After reading the data below, copy out every line that contains the word "ener".

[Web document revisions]
--- START ---
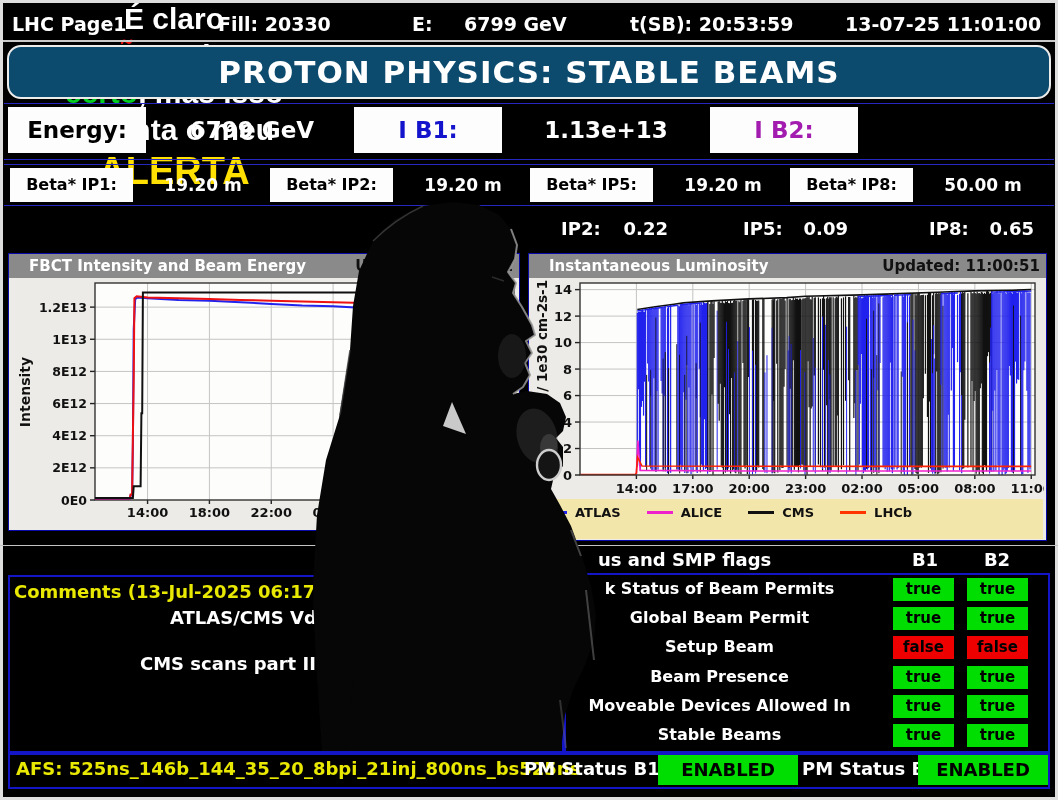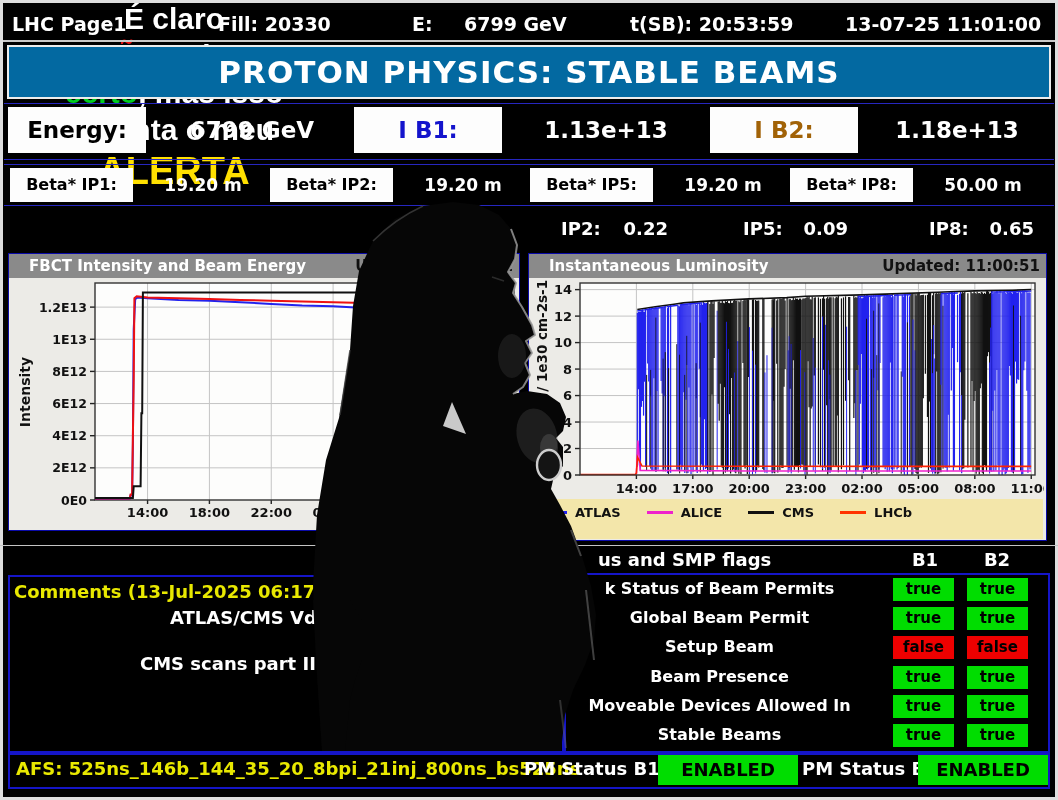--- a/index.html
+++ b/index.html
@@ -55,7 +55,7 @@
   <div class="abs tb" style="left:845px;top:10px">13-07-25 11:01:00</div>
   <div id="topbar-sep" class="abs"></div>
 
-  <div id="banner" class="abs" style="background: #0369a1;">
+  <div id="banner" class="abs" style="background: #0c4a6e; border-radius: 14px;">
     <div id="banner-text">PROTON PHYSICS: STABLE BEAMS</div>
   </div>
 

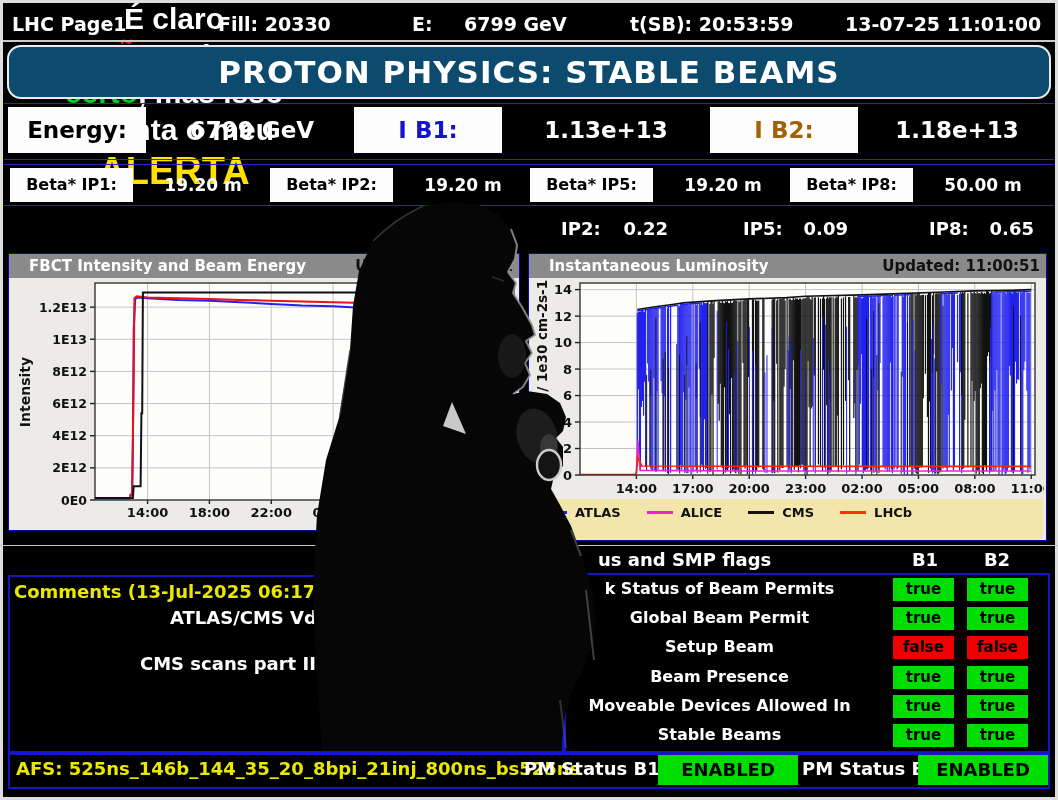--- a/index.html
+++ b/index.html
@@ -64,7 +64,7 @@
   <div class="abs ener-val" style="left:152px;width:200px">6799 GeV</div>
   <div class="abs wbox ener-box" id="ib1-box" style="left: 354px; width: 148px; color: rgb(20, 20, 204);">I B1:</div>
   <div class="abs ener-val" style="left:508px;width:196px">1.13e+13</div>
-  <div class="abs wbox ener-box" id="ib2-box" style="left: 710px; width: 148px; color: #a16207;">I B2:</div>
+  <div class="abs wbox ener-box" id="ib2-box" style="left: 710px; width: 148px; color: #a21caf;">I B2:</div>
   <div class="abs ener-val" style="left:864px;width:186px">1.18e+13</div>
   <div class="abs rowline" style="top:159px"></div>
 

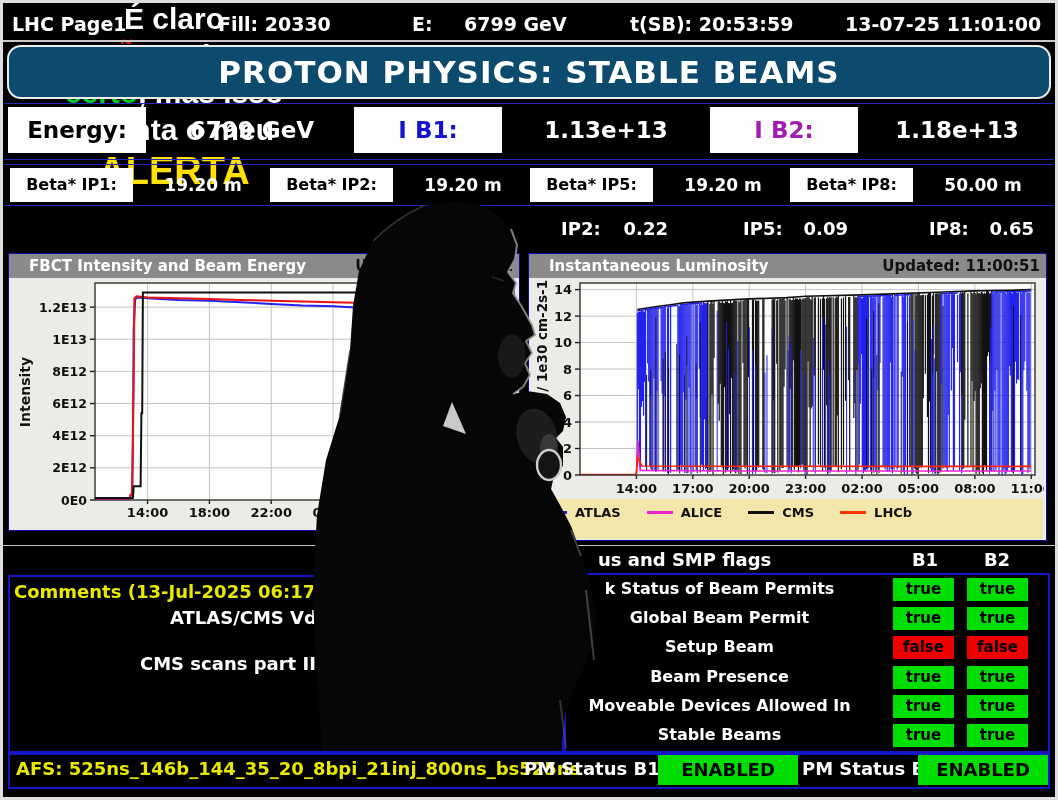--- a/index.html
+++ b/index.html
@@ -65,7 +65,6 @@
   <div class="abs wbox ener-box" id="ib1-box" style="left: 354px; width: 148px; color: rgb(20, 20, 204);">I B1:</div>
   <div class="abs ener-val" style="left:508px;width:196px">1.13e+13</div>
   <div class="abs wbox ener-box" id="ib2-box" style="left: 710px; width: 148px; color: #a21caf;">I B2:</div>
-  <div class="abs ener-val" style="left:864px;width:186px">1.18e+13</div>
   <div class="abs rowline" style="top:159px"></div>
 
   <div class="abs rowline" style="top:164px"></div>

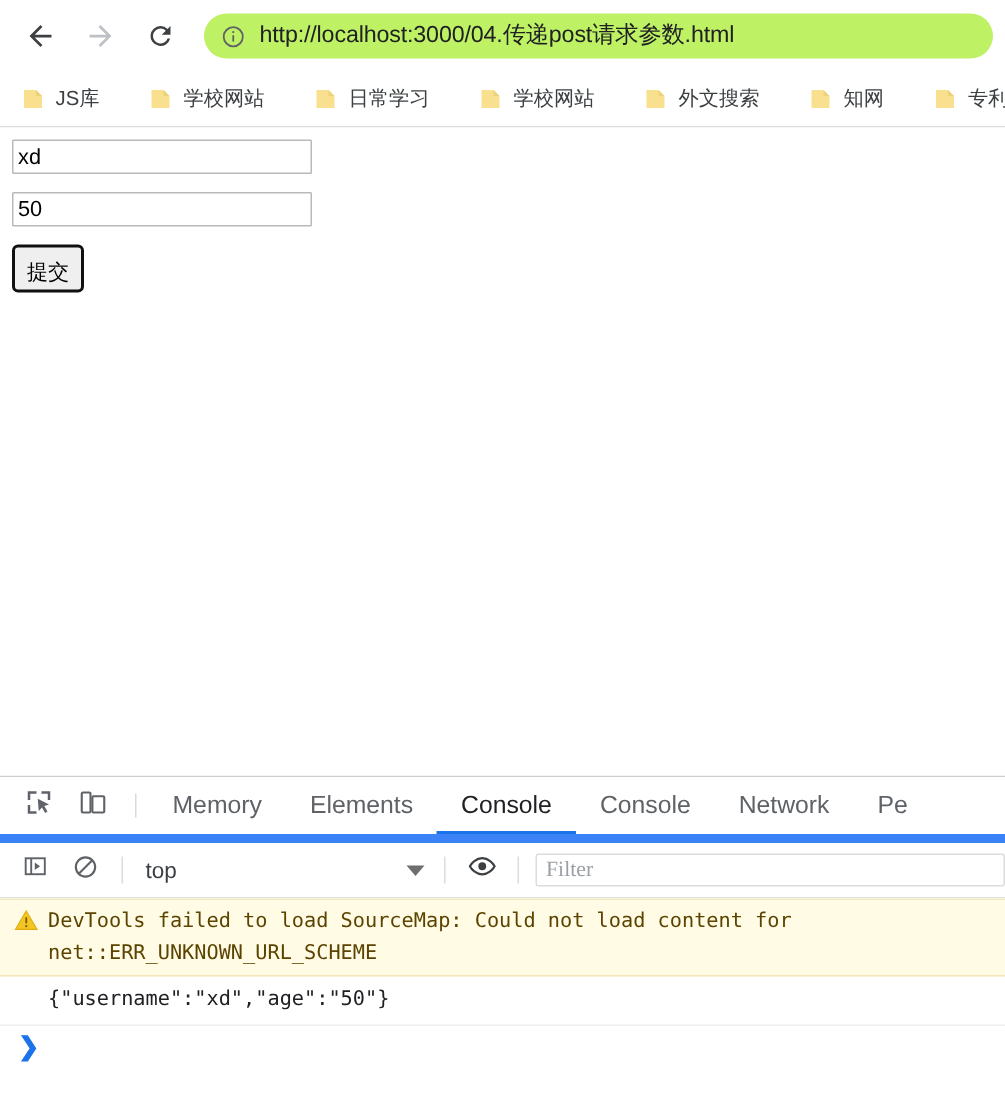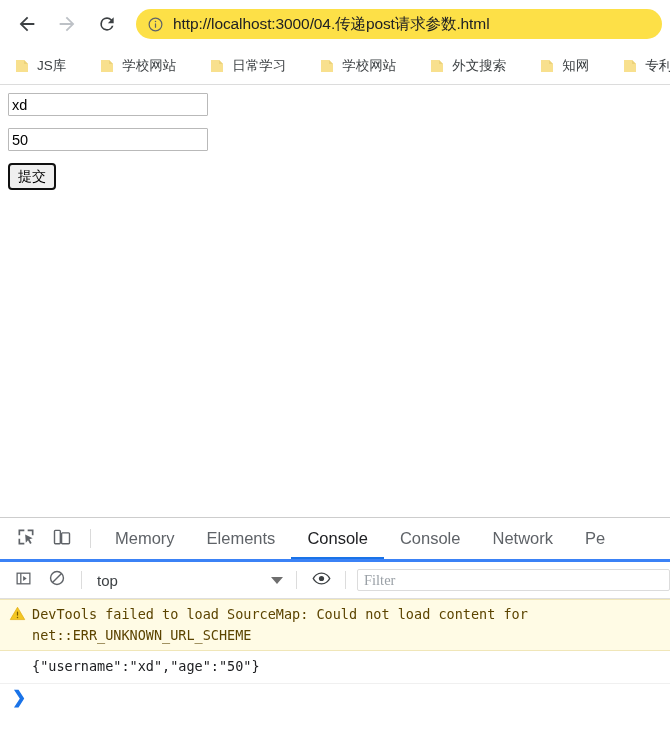--- a/index.html
+++ b/index.html
@@ -38,7 +38,7 @@
   .omnibox {
     flex: 1 1 auto;
     height: 30px;
-    background: #fde047;
+    background: #bef264;
     border-radius: 16px;
     display: flex;
     align-items: center;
--- END ---
EXERCISE OUTPUT:
   <div class="abs ener-val" style="left:152px;width:200px">6799 GeV</div>
   <div class="abs wbox ener-box" id="ib1-box" style="left: 354px; width: 148px; color: rgb(20, 20, 204);">I B1:</div>
   <div class="abs ener-val" style="left:508px;width:196px">1.13e+13</div>
-  <div class="abs wbox ener-box" id="ib2-box" style="left: 710px; width: 148px; color: #a16207;">I B2:</div>
+  <div class="abs wbox ener-box" id="ib2-box" style="left: 710px; width: 148px; color: #a21caf;">I B2:</div>
   <div class="abs ener-val" style="left:864px;width:186px">1.18e+13</div>
   <div class="abs wbox ener-box" id="ib1-box" style="left: 354px; width: 148px; color: rgb(20, 20, 204);">I B1:</div>
   <div class="abs ener-val" style="left:508px;width:196px">1.13e+13</div>
   <div class="abs wbox ener-box" id="ib2-box" style="left: 710px; width: 148px; color: #a21caf;">I B2:</div>
-  <div class="abs ener-val" style="left:864px;width:186px">1.18e+13</div>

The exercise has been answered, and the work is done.